DON’T Overload the Backpack
“A big part of the problem is the overall weight of the backpack,” explains Dr. Karamitopoulos. “It can lead to back pain in children as young as 2nd or 3rd graders.” If a child has to lean forward when carrying his or her backpack, it is too heavy. Kids compensate by bending forward and arching their back. This unnatural posture compresses the spine and can cause back pain and poor posture. “We recommend that the backpack weigh less than one quarter of the child’s body weight,” notes Dr. Karamitopoulos.
DO Ask Schools about Necessary Books
“When possible, parents should ask schools if they can provide a 2nd set of books – one to keep at home, and one to use in class,” recommends Dr. Karamitopoulos. If this isn’t possible, try encouraging your child to drop off his or her books throughout the day in order to avoid carrying a heavy load. “You can also plan your children’s homework in advance,” suggests Dr. Karamitopoulos, “which could reduce the amount of books a child needs to bring home.” This will also give parents insight into their kids schoolwork and activities.
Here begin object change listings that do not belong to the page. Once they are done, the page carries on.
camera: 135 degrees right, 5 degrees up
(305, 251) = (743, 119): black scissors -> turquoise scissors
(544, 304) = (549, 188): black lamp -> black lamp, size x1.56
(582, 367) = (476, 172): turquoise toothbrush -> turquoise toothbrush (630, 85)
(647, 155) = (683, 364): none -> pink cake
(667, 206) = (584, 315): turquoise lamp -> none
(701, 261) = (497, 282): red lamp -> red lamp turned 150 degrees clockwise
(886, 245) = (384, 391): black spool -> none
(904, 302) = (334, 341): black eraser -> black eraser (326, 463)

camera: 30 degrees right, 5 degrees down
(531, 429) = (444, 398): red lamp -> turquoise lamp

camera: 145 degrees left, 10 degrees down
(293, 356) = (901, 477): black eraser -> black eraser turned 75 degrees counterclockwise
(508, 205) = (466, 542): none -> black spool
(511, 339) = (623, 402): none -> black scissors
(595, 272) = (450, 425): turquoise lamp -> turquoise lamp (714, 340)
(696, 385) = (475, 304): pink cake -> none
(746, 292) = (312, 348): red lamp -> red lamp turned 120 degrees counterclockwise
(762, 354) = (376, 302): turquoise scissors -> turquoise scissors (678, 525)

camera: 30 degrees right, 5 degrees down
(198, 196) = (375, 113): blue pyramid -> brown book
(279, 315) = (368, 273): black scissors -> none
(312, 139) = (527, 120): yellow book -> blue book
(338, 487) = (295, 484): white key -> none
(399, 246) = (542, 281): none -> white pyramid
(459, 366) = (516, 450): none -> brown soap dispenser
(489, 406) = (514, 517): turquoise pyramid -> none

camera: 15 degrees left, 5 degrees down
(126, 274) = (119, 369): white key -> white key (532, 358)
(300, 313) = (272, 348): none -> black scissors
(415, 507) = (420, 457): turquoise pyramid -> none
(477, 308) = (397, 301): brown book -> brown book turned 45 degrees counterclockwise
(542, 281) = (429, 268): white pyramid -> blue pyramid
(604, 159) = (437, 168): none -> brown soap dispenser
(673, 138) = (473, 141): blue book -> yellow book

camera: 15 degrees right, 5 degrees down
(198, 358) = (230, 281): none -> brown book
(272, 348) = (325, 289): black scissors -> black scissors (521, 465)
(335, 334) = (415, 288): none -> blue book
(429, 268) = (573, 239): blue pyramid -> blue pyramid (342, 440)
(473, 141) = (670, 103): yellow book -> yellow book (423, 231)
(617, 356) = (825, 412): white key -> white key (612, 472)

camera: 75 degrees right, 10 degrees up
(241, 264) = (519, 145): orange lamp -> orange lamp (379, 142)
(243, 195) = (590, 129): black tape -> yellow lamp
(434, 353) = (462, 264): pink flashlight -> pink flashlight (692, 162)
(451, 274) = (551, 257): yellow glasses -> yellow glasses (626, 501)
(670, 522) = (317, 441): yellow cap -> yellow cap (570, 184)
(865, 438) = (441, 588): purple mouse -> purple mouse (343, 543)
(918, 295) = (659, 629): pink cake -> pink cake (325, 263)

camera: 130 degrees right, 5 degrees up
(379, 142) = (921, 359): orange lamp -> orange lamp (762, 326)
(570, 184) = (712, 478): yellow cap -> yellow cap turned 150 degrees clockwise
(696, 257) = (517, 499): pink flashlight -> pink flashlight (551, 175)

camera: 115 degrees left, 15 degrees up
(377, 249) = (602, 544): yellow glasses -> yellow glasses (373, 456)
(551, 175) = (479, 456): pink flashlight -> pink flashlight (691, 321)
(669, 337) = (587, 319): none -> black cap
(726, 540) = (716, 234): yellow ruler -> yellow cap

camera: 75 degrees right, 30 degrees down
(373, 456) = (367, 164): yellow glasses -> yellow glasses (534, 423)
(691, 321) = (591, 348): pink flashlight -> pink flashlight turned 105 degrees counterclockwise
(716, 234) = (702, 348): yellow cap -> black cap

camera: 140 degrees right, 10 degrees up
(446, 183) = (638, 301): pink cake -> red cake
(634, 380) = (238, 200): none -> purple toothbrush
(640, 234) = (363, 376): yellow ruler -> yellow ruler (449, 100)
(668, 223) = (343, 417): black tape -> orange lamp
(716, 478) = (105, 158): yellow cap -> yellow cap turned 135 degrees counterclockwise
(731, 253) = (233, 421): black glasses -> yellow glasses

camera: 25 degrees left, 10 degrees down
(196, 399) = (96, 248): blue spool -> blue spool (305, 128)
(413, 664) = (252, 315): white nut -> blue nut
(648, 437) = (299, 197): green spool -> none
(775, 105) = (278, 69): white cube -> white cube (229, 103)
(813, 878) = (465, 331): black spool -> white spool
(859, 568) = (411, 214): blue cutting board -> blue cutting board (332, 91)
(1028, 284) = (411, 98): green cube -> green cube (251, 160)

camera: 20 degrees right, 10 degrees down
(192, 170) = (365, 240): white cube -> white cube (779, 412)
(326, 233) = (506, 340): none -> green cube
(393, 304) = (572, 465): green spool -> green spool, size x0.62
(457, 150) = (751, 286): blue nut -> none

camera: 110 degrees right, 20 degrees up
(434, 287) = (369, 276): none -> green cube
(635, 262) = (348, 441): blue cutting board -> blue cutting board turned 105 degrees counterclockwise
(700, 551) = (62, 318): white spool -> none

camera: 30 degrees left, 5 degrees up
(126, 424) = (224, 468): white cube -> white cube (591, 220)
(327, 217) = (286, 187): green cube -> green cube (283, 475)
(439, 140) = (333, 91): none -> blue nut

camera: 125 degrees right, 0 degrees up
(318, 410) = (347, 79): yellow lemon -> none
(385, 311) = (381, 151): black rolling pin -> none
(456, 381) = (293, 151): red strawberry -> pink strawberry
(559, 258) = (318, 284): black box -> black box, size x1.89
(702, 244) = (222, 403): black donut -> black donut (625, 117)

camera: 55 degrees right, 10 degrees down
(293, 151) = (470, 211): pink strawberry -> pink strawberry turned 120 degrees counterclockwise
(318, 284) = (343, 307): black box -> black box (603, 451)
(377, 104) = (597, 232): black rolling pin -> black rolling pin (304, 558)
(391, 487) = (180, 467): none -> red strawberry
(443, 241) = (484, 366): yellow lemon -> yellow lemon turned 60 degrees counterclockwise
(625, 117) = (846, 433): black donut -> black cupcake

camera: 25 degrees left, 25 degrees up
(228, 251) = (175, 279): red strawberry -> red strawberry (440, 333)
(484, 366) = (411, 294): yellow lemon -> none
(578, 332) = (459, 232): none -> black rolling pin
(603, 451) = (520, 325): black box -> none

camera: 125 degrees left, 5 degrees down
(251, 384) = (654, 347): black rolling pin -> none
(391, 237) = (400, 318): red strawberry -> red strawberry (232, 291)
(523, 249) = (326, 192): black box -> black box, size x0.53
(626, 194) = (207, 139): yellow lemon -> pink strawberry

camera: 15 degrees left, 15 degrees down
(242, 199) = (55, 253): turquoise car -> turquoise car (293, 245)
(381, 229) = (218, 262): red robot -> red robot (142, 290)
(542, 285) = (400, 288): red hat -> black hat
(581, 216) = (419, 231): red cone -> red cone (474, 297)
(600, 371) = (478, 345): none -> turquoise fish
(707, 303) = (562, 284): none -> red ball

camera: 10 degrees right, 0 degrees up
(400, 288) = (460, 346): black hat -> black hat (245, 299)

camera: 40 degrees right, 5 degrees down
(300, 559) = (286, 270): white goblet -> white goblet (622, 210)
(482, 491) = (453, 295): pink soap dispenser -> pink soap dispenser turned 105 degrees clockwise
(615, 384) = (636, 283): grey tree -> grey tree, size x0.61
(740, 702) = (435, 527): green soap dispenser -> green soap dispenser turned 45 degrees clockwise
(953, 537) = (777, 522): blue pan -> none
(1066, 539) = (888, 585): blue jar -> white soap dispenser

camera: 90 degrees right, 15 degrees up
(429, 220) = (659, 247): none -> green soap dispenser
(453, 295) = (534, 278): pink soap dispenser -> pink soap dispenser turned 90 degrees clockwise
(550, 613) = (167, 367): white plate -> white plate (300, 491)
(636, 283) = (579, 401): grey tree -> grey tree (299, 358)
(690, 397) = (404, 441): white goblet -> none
DON’T Carry a Backpack on One shoulder
Kids prefer to carry their backpack on one shoulder because it’s seen as ‘cool,’ but it can cause back and neck pain. “While there’s a misconception that carrying a backpack on one shoulder will cause scoliosis, it will cause muscle stress and can lead to injury,” asserts Dr. Karamitopoulos. For this reason, messenger bags and one-shoulder backpacks should be avoided altogether.
DO Pick a Bag with Special Features
“The American Academy of Orthopedic Surgeons suggests that kid’s backpacks include wider straps and have a padded back when possible,” explains Dr. Karamitopoulos. She also notes that parents should pay close attention to the size of the backpack. “Here, bigger is not necessarily better because the bigger the bag, the more likely kids will be to fill it to capacity.” Dr. Karamitopoulos also suggests the use of rolling backpacks; however some schools have banned them, so make sure you find out the school’s policy before purchasing.
DON’T Let the Bag Sag
“Backpacks should fit close to the body and align high on the shoulders,” asserts Dr. Karamitopoulos. Adjust the shoulder straps so that the bag fits snugly when filled, and lands no lower than four inches below the waist. “The straps should be tight, but make sure they don’t restrict movement or dig into your child’s shoulders,” she notes.
DO Strengthen Core and Back
“Building strong, healthy bones and muscles are very important, especially as kids have become less active,” explains Dr. Karamitopoulos. “Finding ways to stretch and keep the stomach and back muscles strong will not only improve a child’s overall physical fitness, but also make carrying a backpack an easier, more pleasant experience.” Try incorporating yoga and light strength training into your child’s daily routine – maybe make it an activity the whole family can enjoy!